When we added more recordings to the list we also added a column that gives the “community rating” of the recording as well (via the Macaulay Library of Cornell’s Lab of Ornithology where the recordings are archived). In an ideal world, this rating system from 1-5 stars gives you an idea of the quality of the recording. The rating system is not intended to be a rating of the popularity of the recording.
From the Macaulay Library, below is quick guide to assigning audio quality scores:
- 5 Stars: Very strong target sound with little or no background noise.
- 4 Stars: Strong target sound with limited background noise.
- 3 Stars: Good target sound with moderate background noise.
- 2 Stars: Weak target sound with significant background or handling noise.

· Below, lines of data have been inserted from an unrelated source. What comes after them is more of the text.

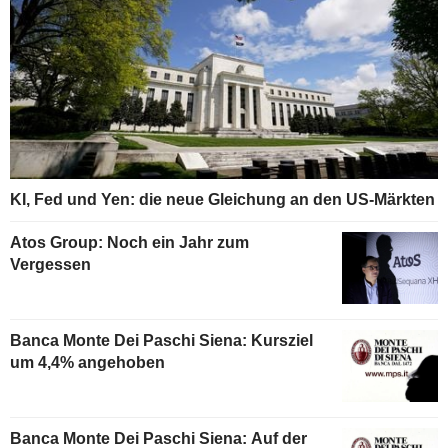
KI, Fed und Yen: die neue Gleichung an den US-Märkten
Atos Group: Noch ein Jahr zum
Vergessen
Banca Monte Dei Paschi Siena: Kursziel
um 4,4% angehoben
Banca Monte Dei Paschi Siena: Auf der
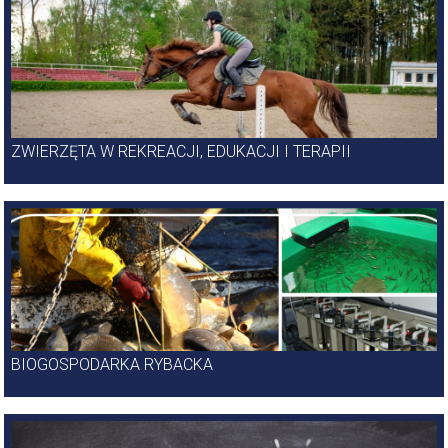
ZWIERZĘTA W REKREACJI, EDUKACJI I TERAPII
BIOGOSPODARKA RYBACKA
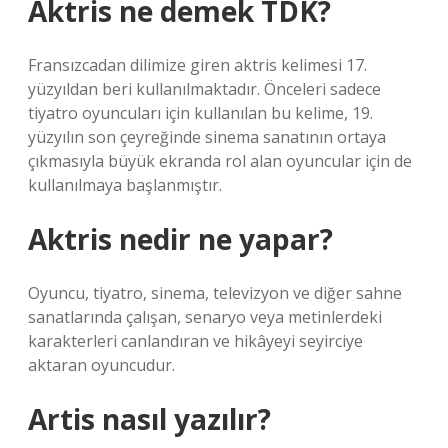
Aktris ne demek TDK?
Fransızcadan dilimize giren aktris kelimesi 17.
yüzyıldan beri kullanılmaktadır. Önceleri sadece
tiyatro oyuncuları için kullanılan bu kelime, 19.
yüzyılın son çeyreğinde sinema sanatının ortaya
çıkmasıyla büyük ekranda rol alan oyuncular için de
kullanılmaya başlanmıştır.
Aktris nedir ne yapar?
Oyuncu, tiyatro, sinema, televizyon ve diğer sahne
sanatlarında çalışan, senaryo veya metinlerdeki
karakterleri canlandıran ve hikâyeyi seyirciye
aktaran oyuncudur.
Artis nasıl yazılır?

- 1 Star: Very weak target sound that is barely audible due to high background or handling noise
A five-star rating is reserved for an excellent quality recording. But be aware that a 3-star rating is often a good quality audio recording, and many of ours are. In theory for instance, a recording with frogs or insect noises, other birds, surf on rocks, or buoy bells in the background would not receive as high a rating as without. But those elements do have value! They tell us about the place, time, conditions, perhaps even allies & enemies of the bird we are targeting; and they are not filtered out. Alternatively, some higher rated recordings we personally might not rate as high (not everyone who is rating is using the system as it was designed, or has the same opinion). But the ratings do provide some additional information as you begin to peruse the recordings. You can read more about the Macaulay Library “community rating” system for audio recordings here, and even contribute your ratings of our recordings, or others, following established guidelines.
Lastly, we added a couple of widgets to the site, these are located on the right hand side of each page. We’ve had a monthly post blog since the start, but we’ve added 1) a google map of the Schoodic Peninsula in case you want to look more closely at trails or other areas where we have recorded bird sounds, and 2) an audio player that features some of the tracks from our blog posts. We hope you’ll play around with some of the new widgets.